Is Kim Jong Il seeking a showdown with the U.S. president who told the world he personally "loathes" the North Korean ruler?
Does Kim intend to force Bush into a humiliating retreat from the vaunted Bush Doctrine of "pre-emptive strike," as Khrushchev was forced to publicly retreat in the Cuban missile crisis?
What other explanation is there for Kim's brinkmanship?
In recent weeks, North Korea removed UN cameras and broke the seals on its nuclear reactor, ordered UN inspectors out of the country, and renounced the nuclear Non-Proliferation Treaty. Now, satellite photos reveal that North Korean trucks may be transferring spent fuel rods from the Yongbyon reactor to a nearby reprocessing plant. There, the plutonium can be extracted for nuclear weapons.
Within "weeks and months," says Dr. Mohamed ElBaradei of the International Atomic Energy Agency, North Korea may be producing atom bombs. Nor has Kim tried to hide what he is up to.
He has thrown up an in-your-face challenge to the president who, in last year's State of the Union, declared to the world, "The United States ... will not permit the world's most dangerous regimes to threaten us with the world's most destructive weapons."
Remarkable. Iraq denies it has weapons of mass destruction. UN inspectors cannot find any. Yet, Iraq faces invasion. But North Korea brazenly fires up a plant to produce fuel for atom bombs, as President Bush offers repeated assurances he has no plans to attack.
This cannot continue. For if North Korea has decided to build a nuclear arsenal, not only is the Bush Doctrine dead on the Korean peninsula, the balance of power in Asia is imperiled. For if America does nothing, while Pyongyang goes nuclear -- despite the president's vow he would not permit it -- U.S. credibility, on which all our Asian alliances hinge, will be gravely eroded.
George Bush's America will have been faced down by a tyrant.
As of today, no one knows whether North Korea has perfected an atom bomb it can deliver on target. Kim has never conducted a test.

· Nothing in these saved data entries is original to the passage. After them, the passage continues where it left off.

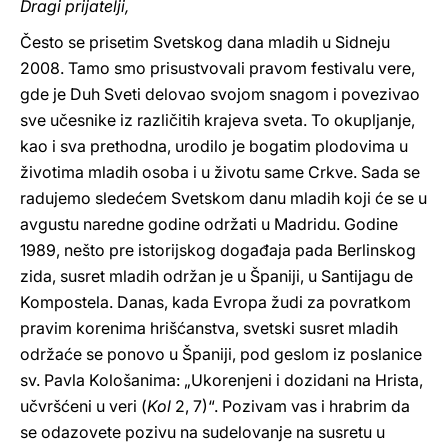
Dragi prijatelji,
Često se prisetim Svetskog dana mladih u Sidneju
2008. Tamo smo prisustvovali pravom festivalu vere,
gde je Duh Sveti delovao svojom snagom i povezivao
sve učesnike iz različitih krajeva sveta. To okupljanje,
kao i sva prethodna, urodilo je bogatim plodovima u
životima mladih osoba i u životu same Crkve. Sada se
radujemo sledećem Svetskom danu mladih koji će se u
avgustu naredne godine održati u Madridu. Godine
1989, nešto pre istorijskog događaja pada Berlinskog
zida, susret mladih održan je u Španiji, u Santijagu de
Kompostela. Danas, kada Evropa žudi za povratkom
pravim korenima hrišćanstva, svetski susret mladih
održaće se ponovo u Španiji, pod geslom iz poslanice
sv. Pavla Kološanima: „Ukorenjeni i dozidani na Hrista,
učvršćeni u veri (
Kol
2, 7)“. Pozivam vas i hrabrim da
se odazovete pozivu na sudelovanje na susretu u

But if North Korea turns out enough fissile material for half a dozen bombs, and Bush does nothing, the option of a U.S. pre-emptive strike vanishes. Put bluntly: If that Yongbyon reprocessing plant is not shut down by Kim, or destroyed by U.S. air power by April, U.S. credibility will be shredded in Asia.
But what is Kim after? Does he want war with America?
This seems improbable. Though North Korea -- with its 11,000 artillery tubes on the DMZ, its hundreds of missiles and a handful of atomic bombs -- could kills scores of thousands of Koreans, Japanese and Americans, Kim cannot win a second Korean War. Yet, such a war would bring the destruction of his country and the end of his regime.
The more likely answer is that Kim seeks several goals, all of them attainable. The first is security from attack. The second is to force Bush to accord North Korea recognition and respect. The third is a renewal of fuel and aid to keep North Korea alive.
Kim is not a madman. He has seen how, when Red China went nuclear, U.S. threats ceased, Nixon came to pay his respects and Beijing was handed China's seat in the UN, while Taiwan was expelled. America then abrogated its defense treaty with Taipei and shifted its embassy to Beijing. U.S. investment poured into China, and America escorted Beijing into the World Trade Organization and now permits China to run a trade surplus at our expense of $100 billion a year.
Even George Bush kowtows. When a Chinese MIG crashed into a U.S. surveillance plane in international airspace, Bush and Secretary Colin Powell repeatedly expressed sorrow for the death of the crazed Chinese pilot, and paid to have our plane crated up and shipped home. Kim wants the kind of deal the Chinese got.
Now, with the world watching, he is demanding that the Americans negotiate directly with him, as he moves closer to producing weapons-grade plutonium.
President Bush has very few options. He can bomb the Yongbyon reprocessing plant and risk war. He can seek UN sanctions, which Kim says would be a declaration of war. He can refuse to negotiate, as Kim defies his ultimatums and acquires enough fissile material for a dozen bombs.
The president and Powell have apparently decided that the way to win this showdown is to smash Iraq to show Kim what happens to regimes that defy the United States. But even before Baghdad is occupied, Kim may have enough plutonium for half a dozen atom bombs. What do we do if he then says, "OK, come and get 'em."
By the way, who was it that put all that bellicose Axis-of-Evil rhetoric in the president's speeches in the first place?